So what should the Lutheran response be to this? I have never really understood the “conservative” movements that really are motivated by social, 2nd Table of the Law type issues. The ELCA has its share of these as well.

But why is it that when it comes to the Gospel of the forgiveness of sins, nobody cares?

-LL

A new American Anglican church

Various conservative Episcopalians have come together to form a new Anglican church body, one that will vie with the Episcopal Church in America as the true representative of this country in the world Anglican communion:

How conservative than the new Anglican church be if it communes the unbaptized and is open to the ordination of women? Surely opposition to homosexuality can’t be the basis of a church’s existence. Nor can agreement on a common liturgy. There needs to be agreement in theology. Doesn’t there?

(Via Cranach: The Blog of Veith.)

2 thoughts on “Anglican church in America?
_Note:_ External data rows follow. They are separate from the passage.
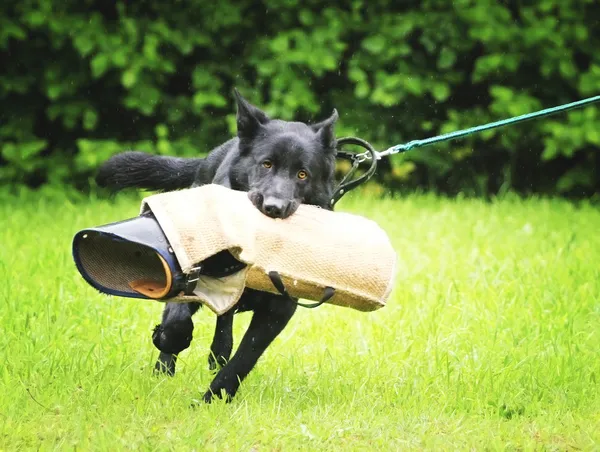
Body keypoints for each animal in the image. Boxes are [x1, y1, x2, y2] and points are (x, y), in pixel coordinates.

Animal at [95, 89, 338, 402]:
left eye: (302, 174)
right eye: (267, 164)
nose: (274, 208)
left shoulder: (279, 309)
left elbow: (246, 355)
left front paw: (216, 396)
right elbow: (176, 320)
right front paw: (167, 339)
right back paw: (164, 371)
  1. Agreement in doctrine and practice is not something many Anglicans worry about.

    What matters is being a creedal Church rather than a confessional Church. That’s what a liberal Episcopalian priest told me last year while drinking a glass of Port with me. The priest in question was angry with Peter Akinola, etc., because they were trying to make the Anglican Communion confessional rather than creedal.

    There is also a debate among Anglicans whether or not to commune unbaptized people. Certain Anglicans call communing everyone regardless of belief or baptism “wide open communion” as opposed to “open communion” of only the baptized. The ELCA is struggling with this question too.

    For the record: Bishops Schofield, Iker, and the Diocese of Quincy do not have women priests. They do have women deacons. I don’t recall if Bishop Duncan has women priests.